In every commercial enterprise there seems to be an ever increasing frontier of magic words, like Jack’s magic beans, that promise to take the ‘thing’, whatever it may be, to ever increasing heights. As in everything else, it exists for coffee too. Magic words like ‘organic’, ‘fair trade’, ‘direct trade’ and ‘relationship coffee’. Add to those ‘seasonal’.
(Now at this point you’re probably saying to yourself which word is he going to single out for a verbal spanking and how is Sump doing it better than the implied person or persons this blog piece will be ever so indirectly and cleverly sniping at. I’m glad you asked. Seasonality. And no one.)

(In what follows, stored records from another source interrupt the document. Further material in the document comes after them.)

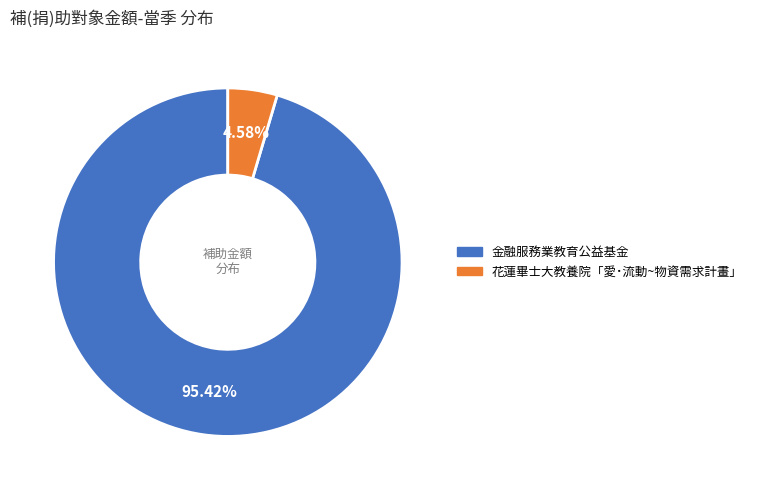

What portion of the pie excludes 金融服務業教育公益基金?

4.6%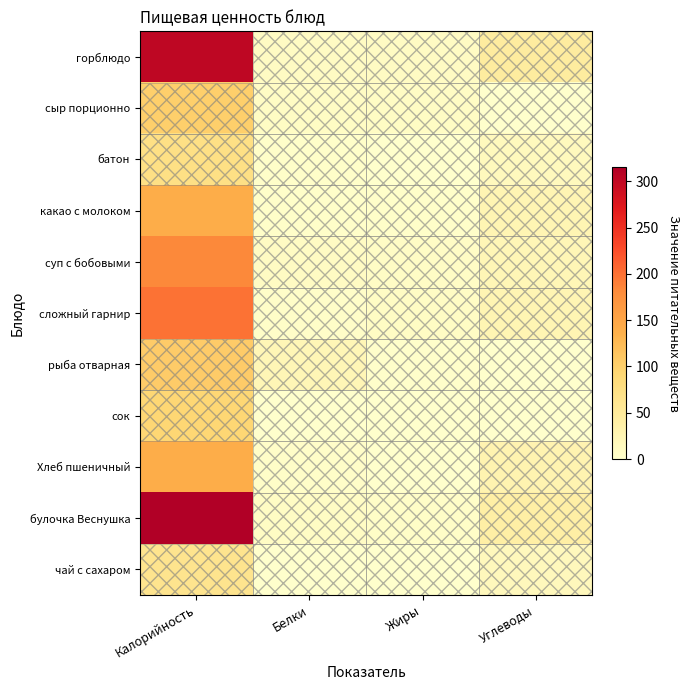

What is the maximum value shown in the chart?

315.0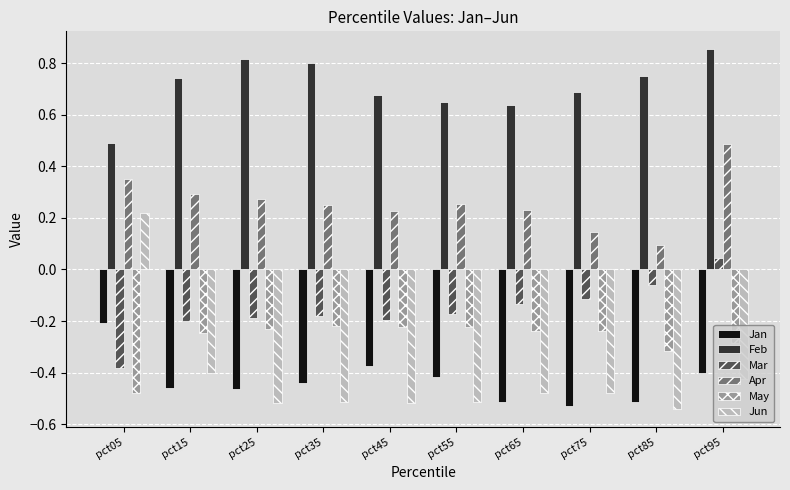

Is it true that Mar equals -0.2 at pct15?

True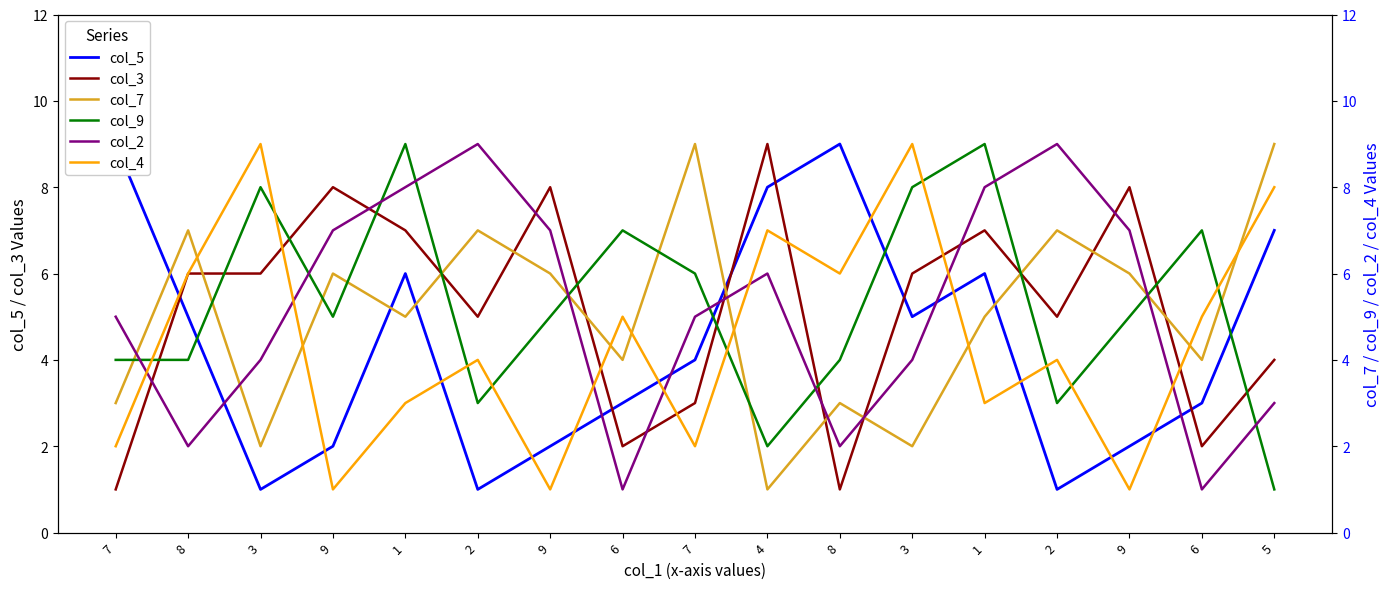

Reading right to left, transcribe all the data shown in this chart.

col_5: 7	3	2	1	6	5	9	8	4	3	2	1	6	2	1	5	9
col_3: 4	2	8	5	7	6	1	9	3	2	8	5	7	8	6	6	1
col_7: 9	4	6	7	5	2	3	1	9	4	6	7	5	6	2	7	3
col_9: 1	7	5	3	9	8	4	2	6	7	5	3	9	5	8	4	4
col_2: 3	1	7	9	8	4	2	6	5	1	7	9	8	7	4	2	5
col_4: 8	5	1	4	3	9	6	7	2	5	1	4	3	1	9	6	2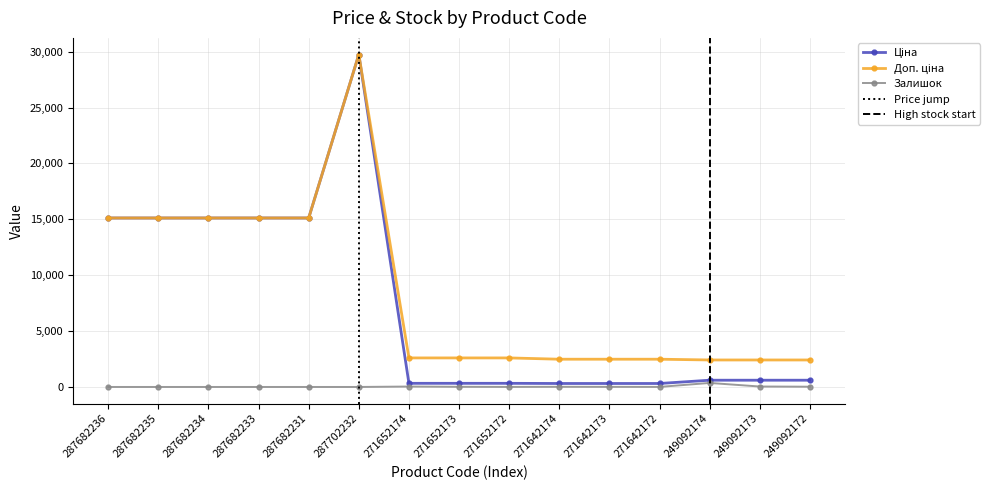

At which category does Залишок reach its first local valley?

271652172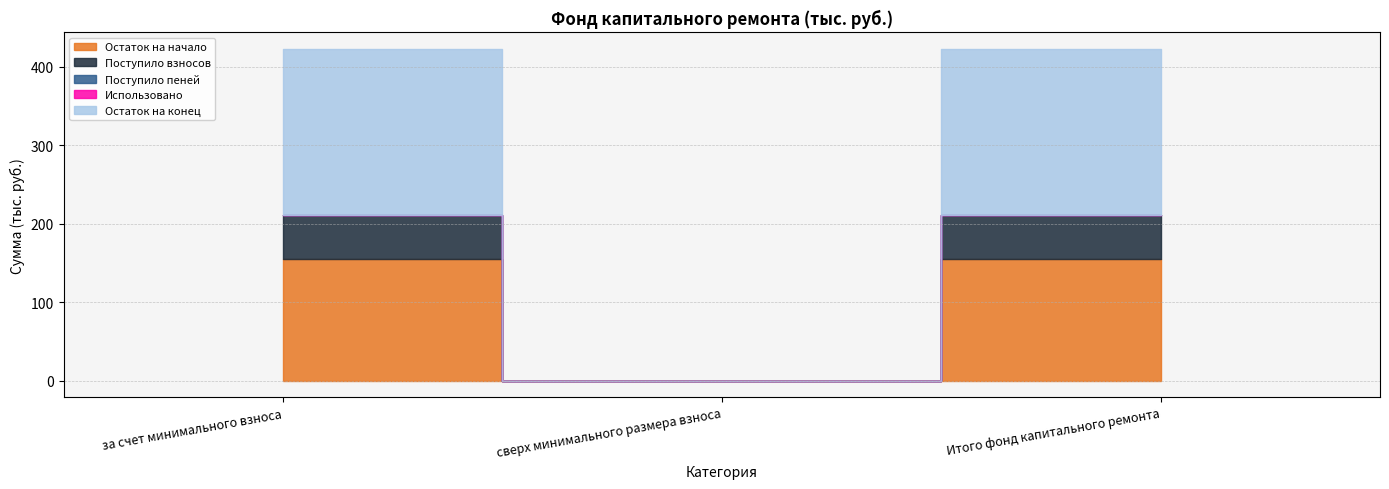

What is the sum of the Поступило взносов values at сверх минимального размера взноса and за счет минимального взноса?

56.0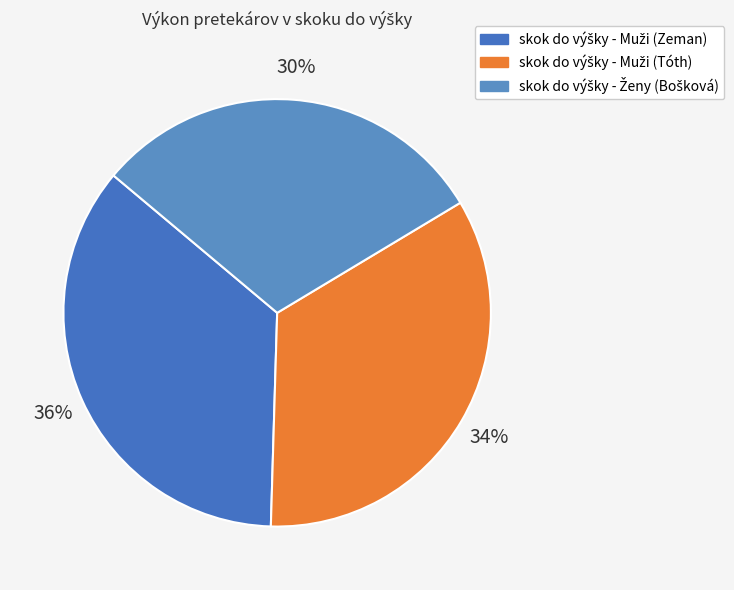

To the nearest percent, what is the average slice percentage?

33%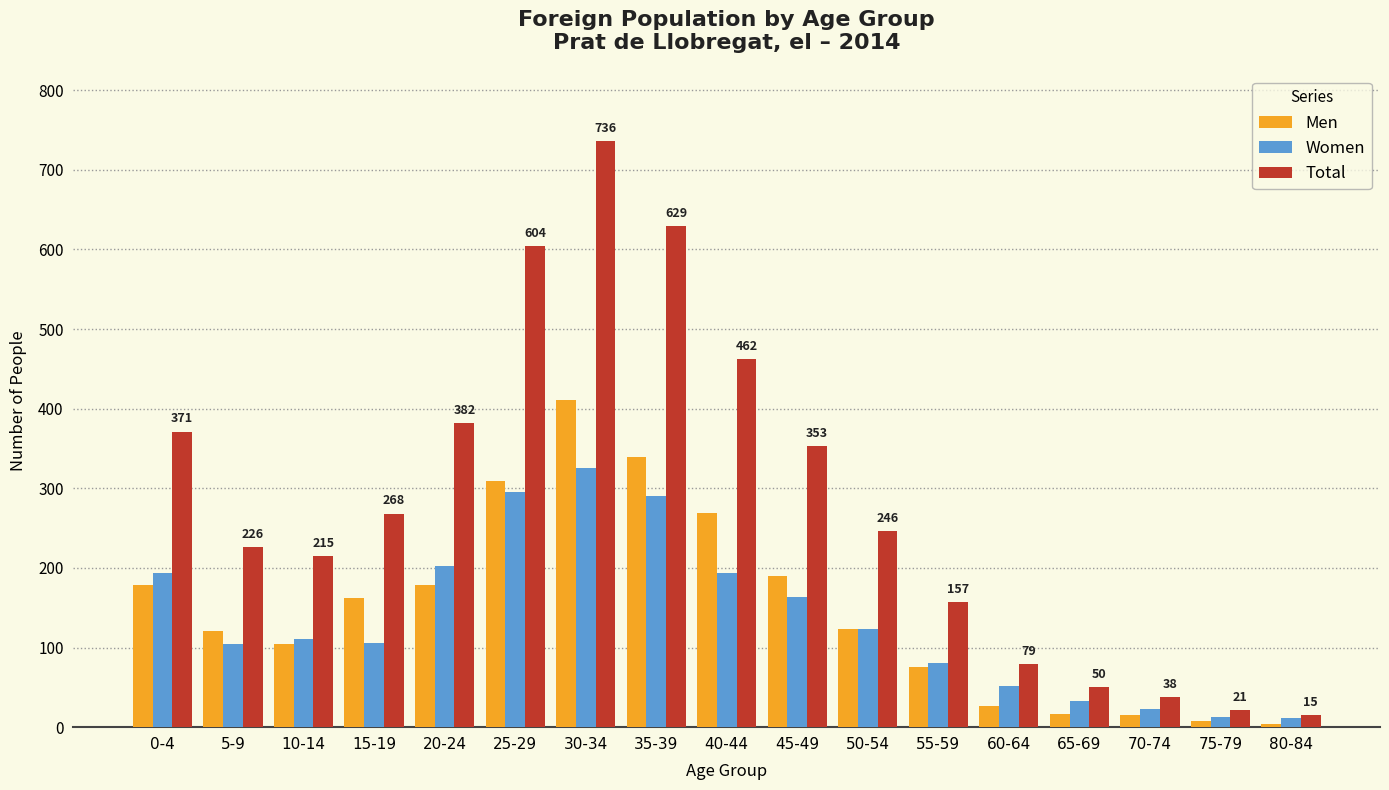

What is the label of the 17th bar from the left?

80-84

I often ask myself, what is the purpose of this ‘thing’ I do, and by ‘thing’ I mean living. Most days it’s about creating these small moments that resonate beyond the present -that accrete over time -thus becoming a full ‘thing’. And while creating those moments, knowing in the moment, that they can’t be held -that they don’t last. In a more artful articulation of this conception we have:
(the poetic)
Willa Cather
Oh, this is the joy of the rose:
That it blows,
And goes.
(from antiquity)
Heraclitus
"Everything flows and nothing abides [except the Dude],
everything gives way and nothing stays fixed."
(brackets my own)
(from the spiritual)
Pema Chodron
"Everything is in process. Everything —every tree, every blade of grass, all the animals, insects, human beings, buildings, the animate and inanimate —is always changing, moment to moment."
This brings me back to seasonality and coffee. Just like a local, in-season tomato tastes head and shoulders better than the tomatoes you get the rest of the year -so too does a coffee in season. And just as your palate yearns for that fleeting annual window for that tomato -so too does mine for certain coffees and certain times of year. But it’s not as simple as that, it’s a metaphor for the painful impermanence of every moment. Or think of it this way, when you were a kid (starting from some assumed shared regional and cultural in common factors), christmas happened once a year and you felt it, it took forever to come, but oh did it come. And even though it may have felt it some times, it didn’t sour the other 364 days.
So back to coffee and seasonality. It’s about to be christmas time for me. Come April/May -boom, bows and wrapping everywhere, because the new/fresh crop of Ethiopian and Kenyan coffees will start to make land fall in North America.
Now this fact, doesn’t make the other days or coffees less. It contextualizes the whole of the coffee drinking experience for me year round. If you follow the sun and hustle the harvest as the crops come in from around the world’s coffee growing regions, it makes each moment, though fleeting, feel rich, sometimes a bit sad, but always on the verge of that next amazing cup.